Mr. Lightfoot was a Korean era vet who was my patient at the Austin VA Outpatient clinic in the early 2000’s. He was a soft-spoken, White fellow in his late 40’s, I think. He had been seen at the VA hospital 50 miles away for a decade or more, and he came to our clinic simply because, for him, we were closer to home.

Mr. Lightfoot wore bilateral hearing aids; we had an excellent audiology department. He had upper and lower dentures; we had an excellent dental clinic. He came to see me because I had been assigned as his PCP – the traffic cop coordinating his care. We chatted that first visit as I tried to understand why a healthy fellow with neither diabetes nor hypertension nor endocrine disease was sitting in my exam room. He explained it to me.

As a young marine, he and his platoon had been deployed in a rural area in a heavily forested area in the Korean theater. He was not on point, but rather in the middle of the group, he said. He told me that he had stepped on a mine, and moments after it had detonated, he had looked around him to see that all his fellow marines had fallen. Only he had been left alive. It was a quiet moment, he explained; the mine’s blast had rendered him deaf. It had blown his teeth out of their sockets. Shrapnel had shredded his legs, thighs, arms and face. He recounted his story quietly, and I listened in utter disbelief if not denial.

Mr. Lightfoot had a rugged but remarkably kind and serene face. He told me that he had been rescued from the field and sent to a military hospital where his surgeons had cleaned and sutured his wounds, put his face back together, and later attended to his hearing and dental injuries.

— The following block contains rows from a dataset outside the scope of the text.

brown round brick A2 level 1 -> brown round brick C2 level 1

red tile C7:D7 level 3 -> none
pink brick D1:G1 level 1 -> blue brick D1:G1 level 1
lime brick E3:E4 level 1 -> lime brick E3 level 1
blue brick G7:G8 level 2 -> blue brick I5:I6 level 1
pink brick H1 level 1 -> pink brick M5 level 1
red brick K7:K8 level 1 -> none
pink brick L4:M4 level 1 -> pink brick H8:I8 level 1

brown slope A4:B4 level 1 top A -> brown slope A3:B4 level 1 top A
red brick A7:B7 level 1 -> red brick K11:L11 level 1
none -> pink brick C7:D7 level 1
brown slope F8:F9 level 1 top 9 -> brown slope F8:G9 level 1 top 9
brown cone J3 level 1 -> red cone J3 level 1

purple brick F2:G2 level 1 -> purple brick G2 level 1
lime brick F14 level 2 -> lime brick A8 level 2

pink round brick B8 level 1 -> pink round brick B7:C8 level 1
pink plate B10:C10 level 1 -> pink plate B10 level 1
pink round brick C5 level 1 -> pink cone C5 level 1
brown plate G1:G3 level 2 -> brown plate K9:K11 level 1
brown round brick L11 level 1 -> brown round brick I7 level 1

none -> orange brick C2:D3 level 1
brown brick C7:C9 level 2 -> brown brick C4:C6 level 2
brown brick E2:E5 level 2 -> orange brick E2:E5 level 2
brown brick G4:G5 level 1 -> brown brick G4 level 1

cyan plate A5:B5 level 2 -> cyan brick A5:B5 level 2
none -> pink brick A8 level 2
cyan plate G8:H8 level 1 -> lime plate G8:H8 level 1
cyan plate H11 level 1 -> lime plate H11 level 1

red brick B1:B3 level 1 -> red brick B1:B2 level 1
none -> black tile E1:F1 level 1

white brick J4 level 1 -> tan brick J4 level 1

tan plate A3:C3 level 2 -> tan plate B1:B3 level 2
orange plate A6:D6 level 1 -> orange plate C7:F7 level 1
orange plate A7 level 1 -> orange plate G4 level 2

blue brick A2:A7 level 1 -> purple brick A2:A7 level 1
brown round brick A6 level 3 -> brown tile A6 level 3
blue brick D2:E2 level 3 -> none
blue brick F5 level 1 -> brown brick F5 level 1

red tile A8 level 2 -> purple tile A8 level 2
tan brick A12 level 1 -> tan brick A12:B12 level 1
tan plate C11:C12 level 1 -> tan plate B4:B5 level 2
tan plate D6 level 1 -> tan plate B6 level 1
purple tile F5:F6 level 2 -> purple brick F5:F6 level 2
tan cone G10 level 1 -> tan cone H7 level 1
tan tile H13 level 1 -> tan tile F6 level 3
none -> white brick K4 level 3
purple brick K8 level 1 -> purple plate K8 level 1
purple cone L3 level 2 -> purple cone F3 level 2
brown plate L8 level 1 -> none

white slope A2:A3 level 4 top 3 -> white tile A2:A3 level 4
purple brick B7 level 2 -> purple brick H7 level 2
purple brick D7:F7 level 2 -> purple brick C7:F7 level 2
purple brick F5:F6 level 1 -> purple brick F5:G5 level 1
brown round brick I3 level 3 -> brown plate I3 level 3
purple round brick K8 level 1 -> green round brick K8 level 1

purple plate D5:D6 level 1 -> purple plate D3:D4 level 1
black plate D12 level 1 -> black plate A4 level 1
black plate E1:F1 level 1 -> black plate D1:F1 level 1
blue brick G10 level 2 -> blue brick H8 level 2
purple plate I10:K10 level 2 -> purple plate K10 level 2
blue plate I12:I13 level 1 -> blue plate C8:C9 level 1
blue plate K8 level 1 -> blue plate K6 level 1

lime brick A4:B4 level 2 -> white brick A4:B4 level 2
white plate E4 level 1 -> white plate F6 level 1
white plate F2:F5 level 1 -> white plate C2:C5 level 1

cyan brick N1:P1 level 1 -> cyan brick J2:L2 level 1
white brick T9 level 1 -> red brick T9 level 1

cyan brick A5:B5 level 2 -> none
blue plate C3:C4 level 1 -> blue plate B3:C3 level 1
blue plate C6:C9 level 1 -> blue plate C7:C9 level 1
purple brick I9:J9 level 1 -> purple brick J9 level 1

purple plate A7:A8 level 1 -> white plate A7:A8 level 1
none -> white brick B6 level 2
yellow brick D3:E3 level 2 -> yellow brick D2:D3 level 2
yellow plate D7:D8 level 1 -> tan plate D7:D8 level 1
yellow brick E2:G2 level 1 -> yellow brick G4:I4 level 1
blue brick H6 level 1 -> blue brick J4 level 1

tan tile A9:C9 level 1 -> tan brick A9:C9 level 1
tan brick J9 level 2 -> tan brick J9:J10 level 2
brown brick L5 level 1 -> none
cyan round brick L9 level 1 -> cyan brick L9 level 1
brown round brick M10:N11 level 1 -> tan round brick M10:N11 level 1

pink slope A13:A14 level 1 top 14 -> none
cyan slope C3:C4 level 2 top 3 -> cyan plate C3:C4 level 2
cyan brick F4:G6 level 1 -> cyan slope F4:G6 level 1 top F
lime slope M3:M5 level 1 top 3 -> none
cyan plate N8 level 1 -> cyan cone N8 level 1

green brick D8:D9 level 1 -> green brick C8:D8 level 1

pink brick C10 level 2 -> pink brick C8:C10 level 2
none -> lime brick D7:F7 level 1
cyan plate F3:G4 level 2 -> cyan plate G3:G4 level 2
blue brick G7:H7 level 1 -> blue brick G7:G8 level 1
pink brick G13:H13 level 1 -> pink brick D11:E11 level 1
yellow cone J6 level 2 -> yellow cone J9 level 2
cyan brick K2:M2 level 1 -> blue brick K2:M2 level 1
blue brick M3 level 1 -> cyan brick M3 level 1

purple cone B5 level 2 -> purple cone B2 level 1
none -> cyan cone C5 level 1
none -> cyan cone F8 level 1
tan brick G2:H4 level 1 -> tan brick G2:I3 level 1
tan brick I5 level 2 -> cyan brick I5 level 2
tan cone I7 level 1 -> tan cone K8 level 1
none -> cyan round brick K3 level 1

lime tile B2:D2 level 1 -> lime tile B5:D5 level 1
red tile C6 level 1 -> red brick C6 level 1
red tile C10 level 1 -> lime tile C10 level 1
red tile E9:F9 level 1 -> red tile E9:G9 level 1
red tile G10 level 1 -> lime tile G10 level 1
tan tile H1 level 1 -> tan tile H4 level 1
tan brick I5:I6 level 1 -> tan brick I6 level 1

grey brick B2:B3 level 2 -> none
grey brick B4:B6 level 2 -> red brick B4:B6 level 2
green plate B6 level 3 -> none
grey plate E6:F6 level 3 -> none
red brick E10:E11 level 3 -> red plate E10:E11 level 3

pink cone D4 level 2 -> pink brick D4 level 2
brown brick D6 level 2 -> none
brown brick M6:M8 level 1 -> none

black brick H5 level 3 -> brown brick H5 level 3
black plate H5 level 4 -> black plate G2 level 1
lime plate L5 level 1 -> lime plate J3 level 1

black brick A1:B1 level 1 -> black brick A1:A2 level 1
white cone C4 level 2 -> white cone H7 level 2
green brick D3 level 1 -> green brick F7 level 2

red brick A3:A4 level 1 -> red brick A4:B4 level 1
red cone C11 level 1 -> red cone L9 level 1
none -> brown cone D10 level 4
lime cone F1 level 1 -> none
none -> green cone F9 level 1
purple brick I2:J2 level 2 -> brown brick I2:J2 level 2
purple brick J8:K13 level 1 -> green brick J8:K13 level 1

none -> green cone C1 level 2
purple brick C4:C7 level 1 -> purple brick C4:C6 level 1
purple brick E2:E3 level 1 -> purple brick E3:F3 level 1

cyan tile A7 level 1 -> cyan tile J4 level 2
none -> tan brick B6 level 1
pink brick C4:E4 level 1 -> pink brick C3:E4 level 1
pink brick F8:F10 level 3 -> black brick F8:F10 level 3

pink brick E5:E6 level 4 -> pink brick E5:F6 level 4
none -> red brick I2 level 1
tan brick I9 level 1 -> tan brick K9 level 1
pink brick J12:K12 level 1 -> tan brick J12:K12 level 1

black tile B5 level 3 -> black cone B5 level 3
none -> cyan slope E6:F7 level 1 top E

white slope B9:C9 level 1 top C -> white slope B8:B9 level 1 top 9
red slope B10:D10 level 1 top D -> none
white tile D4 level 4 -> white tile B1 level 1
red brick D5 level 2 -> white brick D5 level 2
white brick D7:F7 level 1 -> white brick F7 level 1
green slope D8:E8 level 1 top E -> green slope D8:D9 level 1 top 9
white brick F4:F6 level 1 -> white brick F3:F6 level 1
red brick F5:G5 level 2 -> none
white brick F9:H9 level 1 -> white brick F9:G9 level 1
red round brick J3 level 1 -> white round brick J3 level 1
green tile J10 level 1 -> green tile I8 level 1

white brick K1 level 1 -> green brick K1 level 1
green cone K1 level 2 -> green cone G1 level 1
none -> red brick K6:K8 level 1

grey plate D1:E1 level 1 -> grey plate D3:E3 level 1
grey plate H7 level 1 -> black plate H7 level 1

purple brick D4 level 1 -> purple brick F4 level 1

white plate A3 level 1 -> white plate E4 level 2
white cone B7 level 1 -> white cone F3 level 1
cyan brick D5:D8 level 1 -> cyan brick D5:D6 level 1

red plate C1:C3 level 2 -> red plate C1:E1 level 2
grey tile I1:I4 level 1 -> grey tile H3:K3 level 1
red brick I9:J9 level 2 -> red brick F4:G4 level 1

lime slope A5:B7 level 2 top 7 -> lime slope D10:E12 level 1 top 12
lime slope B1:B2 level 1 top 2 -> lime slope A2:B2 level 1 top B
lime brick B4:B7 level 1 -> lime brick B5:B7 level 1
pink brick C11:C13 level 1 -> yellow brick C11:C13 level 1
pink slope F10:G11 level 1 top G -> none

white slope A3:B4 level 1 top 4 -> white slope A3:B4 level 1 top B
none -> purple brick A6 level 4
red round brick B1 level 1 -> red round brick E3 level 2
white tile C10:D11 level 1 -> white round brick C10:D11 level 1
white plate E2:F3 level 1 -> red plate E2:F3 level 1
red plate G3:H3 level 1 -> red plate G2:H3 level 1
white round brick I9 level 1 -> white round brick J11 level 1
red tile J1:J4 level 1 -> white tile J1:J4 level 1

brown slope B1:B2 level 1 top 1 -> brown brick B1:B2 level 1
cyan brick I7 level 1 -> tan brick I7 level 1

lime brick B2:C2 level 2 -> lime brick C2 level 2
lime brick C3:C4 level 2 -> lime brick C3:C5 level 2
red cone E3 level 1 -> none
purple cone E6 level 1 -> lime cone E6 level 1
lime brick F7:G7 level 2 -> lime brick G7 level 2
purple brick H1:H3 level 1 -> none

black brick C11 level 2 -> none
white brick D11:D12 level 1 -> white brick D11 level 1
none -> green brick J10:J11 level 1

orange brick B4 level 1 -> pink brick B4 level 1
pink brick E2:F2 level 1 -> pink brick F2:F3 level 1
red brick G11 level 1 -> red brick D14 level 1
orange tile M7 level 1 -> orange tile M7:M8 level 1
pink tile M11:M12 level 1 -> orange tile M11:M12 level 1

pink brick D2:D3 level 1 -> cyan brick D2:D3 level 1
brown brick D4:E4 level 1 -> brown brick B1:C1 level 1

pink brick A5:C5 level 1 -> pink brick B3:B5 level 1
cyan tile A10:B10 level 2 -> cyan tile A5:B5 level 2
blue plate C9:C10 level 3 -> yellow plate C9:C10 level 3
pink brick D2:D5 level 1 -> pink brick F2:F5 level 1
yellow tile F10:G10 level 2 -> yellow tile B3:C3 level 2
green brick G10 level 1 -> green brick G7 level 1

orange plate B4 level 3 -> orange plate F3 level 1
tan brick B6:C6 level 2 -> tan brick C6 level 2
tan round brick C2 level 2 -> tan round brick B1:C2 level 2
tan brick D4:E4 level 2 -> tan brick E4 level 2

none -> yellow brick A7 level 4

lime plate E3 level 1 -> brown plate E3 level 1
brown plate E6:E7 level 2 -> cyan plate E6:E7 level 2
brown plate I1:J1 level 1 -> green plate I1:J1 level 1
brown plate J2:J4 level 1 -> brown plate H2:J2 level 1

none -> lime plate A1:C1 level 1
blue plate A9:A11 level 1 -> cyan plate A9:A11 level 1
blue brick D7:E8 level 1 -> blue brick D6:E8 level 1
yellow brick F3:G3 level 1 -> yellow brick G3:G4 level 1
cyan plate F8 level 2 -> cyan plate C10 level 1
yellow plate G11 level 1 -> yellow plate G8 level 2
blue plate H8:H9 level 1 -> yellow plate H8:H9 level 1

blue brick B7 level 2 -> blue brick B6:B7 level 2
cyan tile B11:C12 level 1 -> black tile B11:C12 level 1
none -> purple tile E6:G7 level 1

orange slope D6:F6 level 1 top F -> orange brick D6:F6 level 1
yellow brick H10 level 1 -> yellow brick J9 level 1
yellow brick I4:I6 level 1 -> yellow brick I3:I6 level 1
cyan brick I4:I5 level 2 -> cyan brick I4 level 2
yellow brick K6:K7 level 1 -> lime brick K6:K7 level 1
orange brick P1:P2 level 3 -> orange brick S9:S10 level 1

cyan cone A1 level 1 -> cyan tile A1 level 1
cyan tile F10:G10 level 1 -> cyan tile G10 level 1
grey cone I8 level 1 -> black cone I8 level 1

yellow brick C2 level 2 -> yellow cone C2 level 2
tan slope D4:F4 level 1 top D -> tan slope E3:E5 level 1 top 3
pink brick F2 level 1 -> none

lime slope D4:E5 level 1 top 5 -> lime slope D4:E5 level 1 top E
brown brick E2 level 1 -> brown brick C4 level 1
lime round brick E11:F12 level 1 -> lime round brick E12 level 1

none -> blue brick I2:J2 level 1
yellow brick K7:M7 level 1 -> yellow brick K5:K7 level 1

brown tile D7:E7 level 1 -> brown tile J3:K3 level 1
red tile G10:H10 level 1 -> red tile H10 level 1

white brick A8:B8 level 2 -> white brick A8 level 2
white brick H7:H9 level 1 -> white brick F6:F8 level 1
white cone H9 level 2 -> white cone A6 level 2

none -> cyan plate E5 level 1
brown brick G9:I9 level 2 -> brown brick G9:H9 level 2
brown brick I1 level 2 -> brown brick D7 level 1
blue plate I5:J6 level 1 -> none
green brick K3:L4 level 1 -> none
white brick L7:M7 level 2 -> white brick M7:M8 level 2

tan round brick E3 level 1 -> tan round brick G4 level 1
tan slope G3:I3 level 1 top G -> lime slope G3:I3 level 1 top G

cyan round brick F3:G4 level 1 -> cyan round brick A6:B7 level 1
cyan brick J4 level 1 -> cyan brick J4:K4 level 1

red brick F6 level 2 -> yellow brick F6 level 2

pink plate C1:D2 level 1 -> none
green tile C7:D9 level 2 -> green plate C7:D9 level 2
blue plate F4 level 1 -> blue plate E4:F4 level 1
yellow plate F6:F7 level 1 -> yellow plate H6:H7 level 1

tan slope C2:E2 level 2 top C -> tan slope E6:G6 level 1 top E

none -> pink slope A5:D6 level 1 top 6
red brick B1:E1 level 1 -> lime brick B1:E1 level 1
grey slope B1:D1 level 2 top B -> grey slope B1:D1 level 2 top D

I peered more carefully at his rugged face. The surgeons who had repaired his facial injuries had used a variety of cosmetic surgical techniques that resulted in scars that mimicked the natural lines of our facial tissues. His scars, although extensive, had faded into the wrinkles that all of us acquire with age. The effect was a certain masculine ruggedness. Damn, I had not initially noticed it! I saw Mr. Lightfoot a couple of times each year for the next few years before I left my VA post. I always enjoyed his visits.

This evening, I was reflecting on my former patient because I had listened to an MSNBC report during which the program host referenced the near catastrophic events of 1/6/2021 that had so damaged our democracy. Like a non-fatal injury inflicted upon a living thing, such damage has to be repaired. That repair will require scarring of a sort, I think.

Will the repaired fabric of democracy be strong? Will we be able to look upon the face of democracy and recognize its injuries and subsequent repairs? I do not know, but I hope that when we gaze upon it, it will lift its rugged countenance upon us with serenity and kindness.